O relatório afirma que o crescimento que tem como fonte o consumo conduz a problemas econômicos como a dependência excessiva das importações, o que afeta a sobrevivências das indústrias locais, o aumento da produção e a criação de empregos. A Unctad chama os países a imporem reduções drásticas ao consumo para não influenciar negativamente o crescimento econômico.
Segundo o organismo, os investimentos no continente ainda são muito baixos frente às necessidades. A Unctad recomenda que os países diversifiquem suas fontes de rendimentos e afirma que muitos países não passaram ainda pelo processo normal de transformação estrutural, caracterizado pela redução da participação na economia de atividades de baixa produtividade, como a agricultura, para outras de maior, como indústria e serviços modernos.
A participação das atividades manufatureiras na economia caiu nos últimos anos, de 14% do total entre 1990 e 1999 para 11% entre 2000 e 2011. O setor de serviços atualmente domina as economias africanas, segundo a Unctad, respondendo por 47% da economia frente a 37% da indústria e 16% da agricultura. Segundo a Unctad, não é habitual que o setor de serviços tenha papel dominante numa economia que está em fase primária de desenvolvimento.

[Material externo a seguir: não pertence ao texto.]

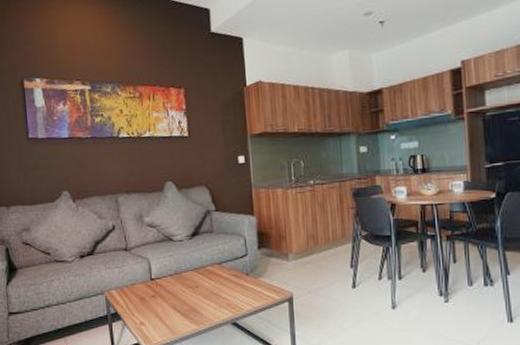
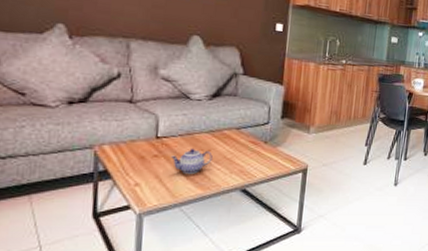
teapot: none [165,286,201,311] -> present [170,148,213,174]

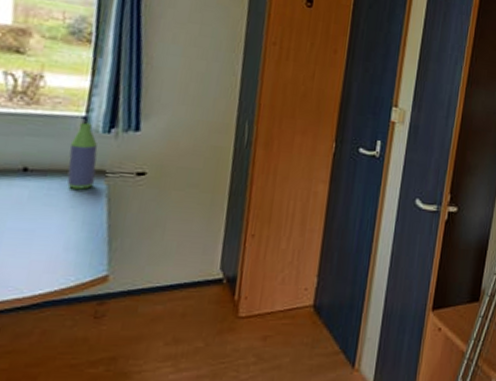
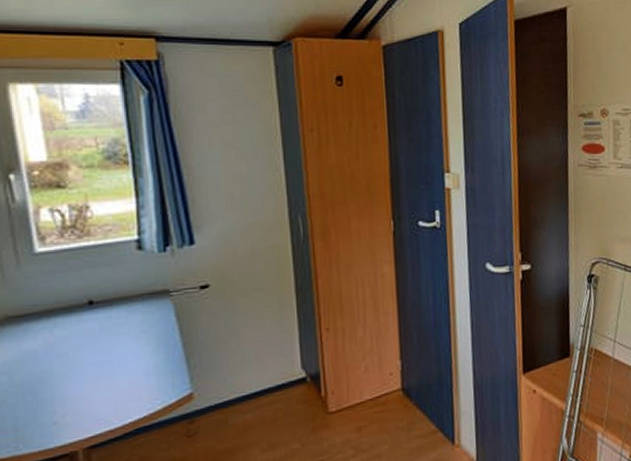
bottle: present [67,122,98,190] -> none [129,245,161,314]

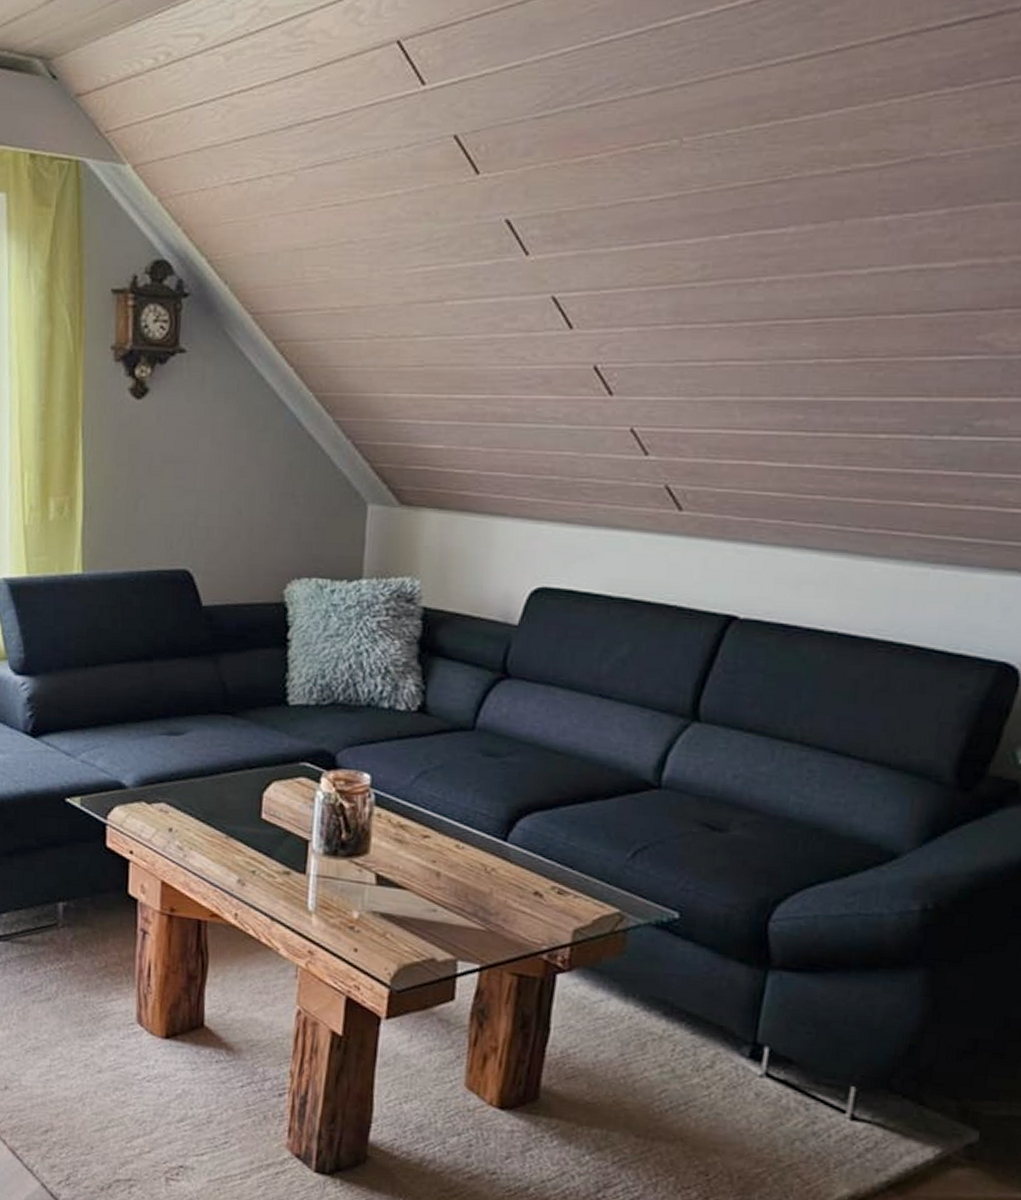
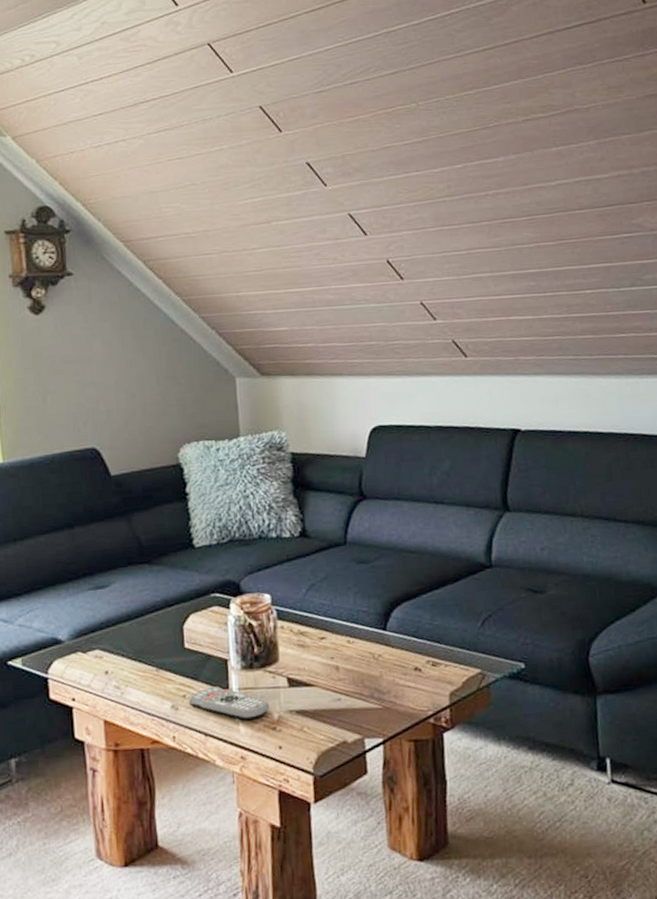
remote control: none [257,867,351,913] -> present [188,686,270,720]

O organismo sugere que os países façam dos setores de infraestrutura, agricultura e indústria uma prioridade e aponta como desafio fomentar os investimentos na área. Segundo a Unctad, as instituições financeiras e bancos comerciais atualmente preferem dirigir seus serviços a setores não produtivos. O documento pede, no entanto, que os bancos centrais africanos adotem políticas de financiamento que favoreçam estes segmentos.